The last legal shipment of ivory from Africa to China and Japan was approved of in 2008, and sent in 2009. CITES decided that no further exports would occur until a Decision-Making-Mechanism (DMM) was designed and approved of. This was supposed to take 8-9 years. It still hasn’t been approved. To some extent this stymied the proposal of Tanzania at the Bangkok CITES meeting to get approval to put their stockpile on the market.
The quantity of ivory imported by China and Japan, has had to be rationed out over a decade. This has greatly hindered the supply-side effect of this on the black-market. If you’re only putting in 4-5 tons of legal ivory a year, you’re a minor and small player now. The illegal market is much larger. We have some 30-40 tons of raw ivory being seized annually now, and a lot more must be getting through.
So this comes back to can we reduce demand for ivory? This after all was what the 1989 CITES decision to list African elephants on Appendix I was supposed to do. It’s what ivory-destruction- going back to Kenya’s burn of 12 tons in 1989- was supposed to do. And in some markets- notably the US and Europe, demand for ivory has fallen.
Is it going to work in China? Demand for ivory has fallen in Japan. In Japan demand for ivory was driven by a name-seal or hanko. This was given to young people upon maturity and was used for signing documents and other financial instruments. Demand has fallen because with an aging population, there’s less of that demographic. It’s also fallen because of financial-innovations. With a lot more transactions occurring electronically, hankos have less demand.
In China the main demographic is getting larger and growing wealthier. There’s also a much broader range of products sold in China. The cultural element is also much more significant than the US or Europe. Ivory has been a highly valued product in China for centuries. If demand for ivory is going to fall in China, it’ll likely do so slowly and over a great many years.
Figure 1: Ivory Carving (about 1 m long)
I don’t see that the blanket ‘kill-demand’ approach is going to work here. So if we’re going to try demand reduction, then I think we need to be a bit more strategic.

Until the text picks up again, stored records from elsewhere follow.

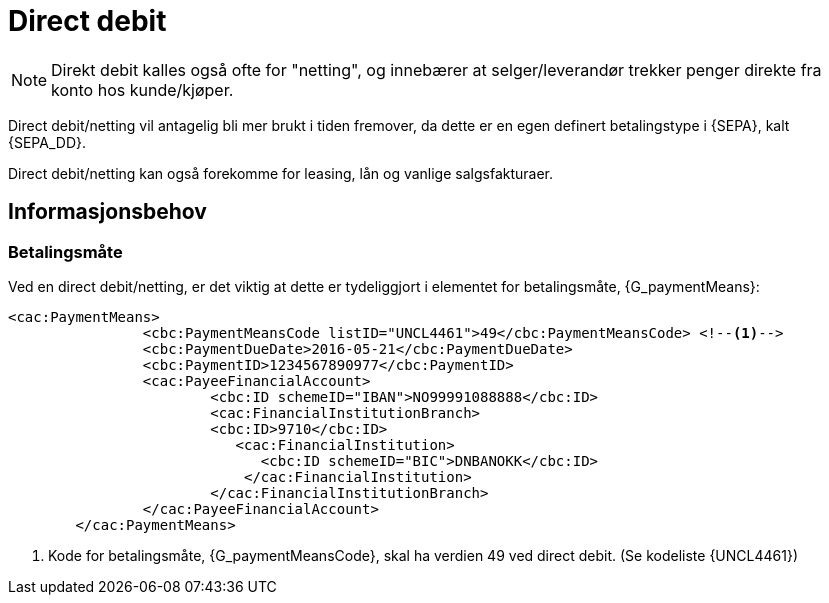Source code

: = Direct debit [[Netting]]

NOTE: Direkt debit kalles også ofte for "netting", og innebærer at selger/leverandør trekker penger direkte fra konto hos kunde/kjøper.

Direct debit/netting vil antagelig bli mer brukt i tiden fremover, da dette er en egen definert betalingstype i
{SEPA}, kalt {SEPA_DD}.

Direct debit/netting kan også forekomme for leasing, lån og vanlige salgsfakturaer.

== Informasjonsbehov

===  Betalingsmåte

Ved en direct debit/netting, er det viktig at dette er tydeliggjort i elementet for betalingsmåte, {G_paymentMeans}:


[source,xml]
----
<cac:PaymentMeans>
		<cbc:PaymentMeansCode listID="UNCL4461">49</cbc:PaymentMeansCode> <!--1-->
		<cbc:PaymentDueDate>2016-05-21</cbc:PaymentDueDate>
		<cbc:PaymentID>1234567890977</cbc:PaymentID>
		<cac:PayeeFinancialAccount>
			<cbc:ID schemeID="IBAN">NO99991088888</cbc:ID>
			<cac:FinancialInstitutionBranch>
			<cbc:ID>9710</cbc:ID>
			   <cac:FinancialInstitution>
			      <cbc:ID schemeID="BIC">DNBANOKK</cbc:ID>
			    </cac:FinancialInstitution>
			</cac:FinancialInstitutionBranch>
		</cac:PayeeFinancialAccount>
	</cac:PaymentMeans>
----
<1> Kode for betalingsmåte, {G_paymentMeansCode}, skal ha verdien 49 ved direct debit. (Se kodeliste {UNCL4461})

What I think we need as the first step, is shifting demand out of the illegal-market into the legal. The reasons are as follows.

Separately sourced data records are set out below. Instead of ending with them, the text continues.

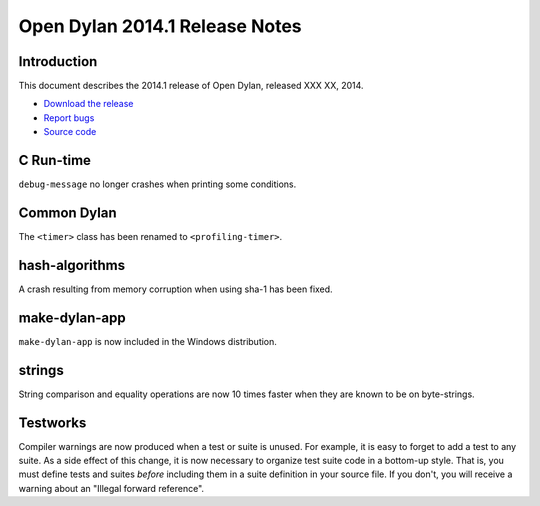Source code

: *******************************
Open Dylan 2014.1 Release Notes
*******************************

Introduction
============

This document describes the 2014.1 release of Open Dylan, released
XXX XX, 2014.

* `Download the release <http://opendylan.org/download/index.html>`_
* `Report bugs <https://github.com/dylan-lang/opendylan/issues>`_
* `Source code <https://github.com/dylan-lang/opendylan/tree/v2014.1>`_


C Run-time
==========

``debug-message`` no longer crashes when printing some conditions.


Common Dylan
============

The ``<timer>`` class has been renamed to ``<profiling-timer>``.


hash-algorithms
===============

A crash resulting from memory corruption when using sha-1 has been
fixed.


make-dylan-app
==============

``make-dylan-app`` is now included in the Windows distribution.


strings
=======

String comparison and equality operations are now 10 times faster
when they are known to be on byte-strings.


Testworks
=========

Compiler warnings are now produced when a test or suite is unused.
For example, it is easy to forget to add a test to any suite.  As a
side effect of this change, it is now necessary to organize test suite
code in a bottom-up style.  That is, you must define tests and suites
*before* including them in a suite definition in your source file.  If
you don't, you will receive a warning about an "Illegal forward
reference".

- The legal market is dominated by a small number of producers with market-power. They already use that to reduce demand- by pushing prices higher. High prices are a good way to reduce demand, and these guys are doing it. So you’d end up with less ivory sold than now, at higher prices.
- It doesn’t fight centuries of cultural tradition. Education campaigns have been ongoing in China since 1996. I think we have to recognise that this is not the USA. Ivory carvings are in some ways, like whale-bone carvings in NZ. There’s a cultural component that isn’t going to disappear because people from other cultures don’t approve.
- It saves face for the Chinese. State policy in China is to nurture an ivory-carving industry to preserve an artisanal tradition. This support the legal, kill the illegal, gives the Chinese a palatable compromise solution.
- It sustains a reason for enforcement. The political reality in China is the guys that manage the legal ivory trade, aren’t the guys that do the enforcement. There’s about three agencies involved (Police, Customs, SFA). Policing the illegal market depends on incentives. There’s not a lot of evidence that the police care a great deal about the sale of illegal ivory. The fate of Africa’s elephant populations isn’t something they find gripping. Enforcement happens because there are political reasons for doing so, and part of that political-aspect is the existence of the legal market. If there is no legal market to try to protect or perpetuate, it’s hard seeing who is left with a strong inventive to combat the illegal.